The Holiday Checkout Hiccup
A real-world example of Insensitivity to sample size in action
Context
BoltCart, a mid-size e-commerce retailer, prepared for its busiest season and wanted to increase conversions by simplifying checkout. The product team ran a quick pre-holiday A/B test on a redesigned one-page checkout to decide whether to roll the change out sitewide.
Situation
A two-week experiment routed roughly 400 visitors to the test (200 to the new checkout, 200 to the old flow) during a low-traffic weekday period.
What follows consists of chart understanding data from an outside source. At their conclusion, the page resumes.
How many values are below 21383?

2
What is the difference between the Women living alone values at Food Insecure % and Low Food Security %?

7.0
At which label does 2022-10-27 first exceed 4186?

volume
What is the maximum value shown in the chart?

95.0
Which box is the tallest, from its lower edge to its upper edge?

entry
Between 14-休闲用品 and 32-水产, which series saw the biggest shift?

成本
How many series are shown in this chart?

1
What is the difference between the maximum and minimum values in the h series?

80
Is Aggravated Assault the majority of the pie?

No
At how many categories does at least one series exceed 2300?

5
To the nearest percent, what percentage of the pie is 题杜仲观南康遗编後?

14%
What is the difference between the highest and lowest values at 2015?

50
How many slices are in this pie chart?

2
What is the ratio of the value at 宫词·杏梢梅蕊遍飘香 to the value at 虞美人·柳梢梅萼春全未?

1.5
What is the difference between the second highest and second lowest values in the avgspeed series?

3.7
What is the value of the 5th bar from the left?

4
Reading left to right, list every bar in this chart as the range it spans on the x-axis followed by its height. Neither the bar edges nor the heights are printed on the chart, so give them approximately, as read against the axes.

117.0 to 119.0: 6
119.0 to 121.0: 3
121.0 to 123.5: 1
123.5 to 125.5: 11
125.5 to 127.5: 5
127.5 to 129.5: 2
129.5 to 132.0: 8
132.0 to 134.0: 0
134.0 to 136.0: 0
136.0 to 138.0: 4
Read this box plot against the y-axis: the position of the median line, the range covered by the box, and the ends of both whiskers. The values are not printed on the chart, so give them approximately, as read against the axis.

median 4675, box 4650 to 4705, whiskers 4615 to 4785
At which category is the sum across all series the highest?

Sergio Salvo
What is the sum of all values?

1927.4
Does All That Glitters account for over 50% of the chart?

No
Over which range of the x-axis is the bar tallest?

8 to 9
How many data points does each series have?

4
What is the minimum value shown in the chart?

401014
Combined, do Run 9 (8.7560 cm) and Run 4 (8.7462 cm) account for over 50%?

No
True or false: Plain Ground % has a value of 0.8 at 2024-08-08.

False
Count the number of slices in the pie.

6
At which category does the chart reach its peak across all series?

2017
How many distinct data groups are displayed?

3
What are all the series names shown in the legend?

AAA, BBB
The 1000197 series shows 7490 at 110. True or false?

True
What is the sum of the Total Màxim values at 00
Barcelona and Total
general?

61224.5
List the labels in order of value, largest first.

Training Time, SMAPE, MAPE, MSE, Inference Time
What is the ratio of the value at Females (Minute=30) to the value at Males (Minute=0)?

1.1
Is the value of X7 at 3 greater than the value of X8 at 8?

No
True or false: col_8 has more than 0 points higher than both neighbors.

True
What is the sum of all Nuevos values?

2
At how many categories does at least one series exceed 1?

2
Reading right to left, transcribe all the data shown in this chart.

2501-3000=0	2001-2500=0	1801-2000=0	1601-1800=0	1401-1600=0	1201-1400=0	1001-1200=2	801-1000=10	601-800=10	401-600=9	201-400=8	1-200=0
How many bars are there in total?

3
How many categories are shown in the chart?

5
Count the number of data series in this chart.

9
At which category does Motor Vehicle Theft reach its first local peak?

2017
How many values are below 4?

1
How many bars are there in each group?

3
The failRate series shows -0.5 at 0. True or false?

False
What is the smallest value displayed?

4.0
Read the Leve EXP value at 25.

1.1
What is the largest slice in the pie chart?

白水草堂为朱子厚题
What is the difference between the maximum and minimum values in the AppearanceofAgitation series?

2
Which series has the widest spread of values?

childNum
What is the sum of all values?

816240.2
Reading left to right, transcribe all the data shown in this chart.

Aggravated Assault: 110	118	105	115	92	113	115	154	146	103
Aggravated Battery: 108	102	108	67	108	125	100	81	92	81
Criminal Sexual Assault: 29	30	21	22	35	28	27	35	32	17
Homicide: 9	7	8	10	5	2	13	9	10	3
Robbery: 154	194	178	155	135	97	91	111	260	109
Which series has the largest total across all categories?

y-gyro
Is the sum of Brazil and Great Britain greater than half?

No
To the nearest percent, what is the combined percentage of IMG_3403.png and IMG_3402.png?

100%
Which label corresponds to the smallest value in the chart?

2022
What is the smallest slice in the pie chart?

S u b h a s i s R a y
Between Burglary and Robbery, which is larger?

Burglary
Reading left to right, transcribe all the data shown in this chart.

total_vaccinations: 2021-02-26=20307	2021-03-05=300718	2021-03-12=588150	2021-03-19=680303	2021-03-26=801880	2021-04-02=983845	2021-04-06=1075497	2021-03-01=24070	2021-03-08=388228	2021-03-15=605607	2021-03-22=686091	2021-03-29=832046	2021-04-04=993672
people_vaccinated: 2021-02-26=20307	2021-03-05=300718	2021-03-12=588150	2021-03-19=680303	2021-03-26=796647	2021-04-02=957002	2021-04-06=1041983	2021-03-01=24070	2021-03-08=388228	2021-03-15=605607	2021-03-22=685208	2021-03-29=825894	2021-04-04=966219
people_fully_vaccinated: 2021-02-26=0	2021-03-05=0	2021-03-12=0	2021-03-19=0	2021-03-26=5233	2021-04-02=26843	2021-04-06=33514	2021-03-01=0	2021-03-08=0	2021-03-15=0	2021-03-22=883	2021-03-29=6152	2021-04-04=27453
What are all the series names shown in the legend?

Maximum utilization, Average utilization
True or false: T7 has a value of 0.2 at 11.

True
The test showed a higher conversion rate in the new checkout (12% vs 10%), which the product manager interpreted as a clear win and pushed for an immediate full rollout before the holiday rush.
The bias in action
Decision-makers focused on the observed uplift (20% relative increase) and ignored that the sample was tiny and non-representative of holiday traffic. They treated the short-run, small-sample result as if it had the same reliability as a properly powered experiment. The team also failed to compute a minimum detectable effect or confidence intervals, and assumed the measured difference would scale to the entire customer base. That overconfidence in a small sample led to dismissing uncertainty and not validating the result with a larger or more representative test.
Outcome
After the sitewide rollout, overall conversion fell to 9% over the holiday peak, contrary to expectations. Customer support volume rose from routine levels, and the company missed projected revenue targets. Management reversed the change after eight weeks, but the initial rollout had already cost time and money.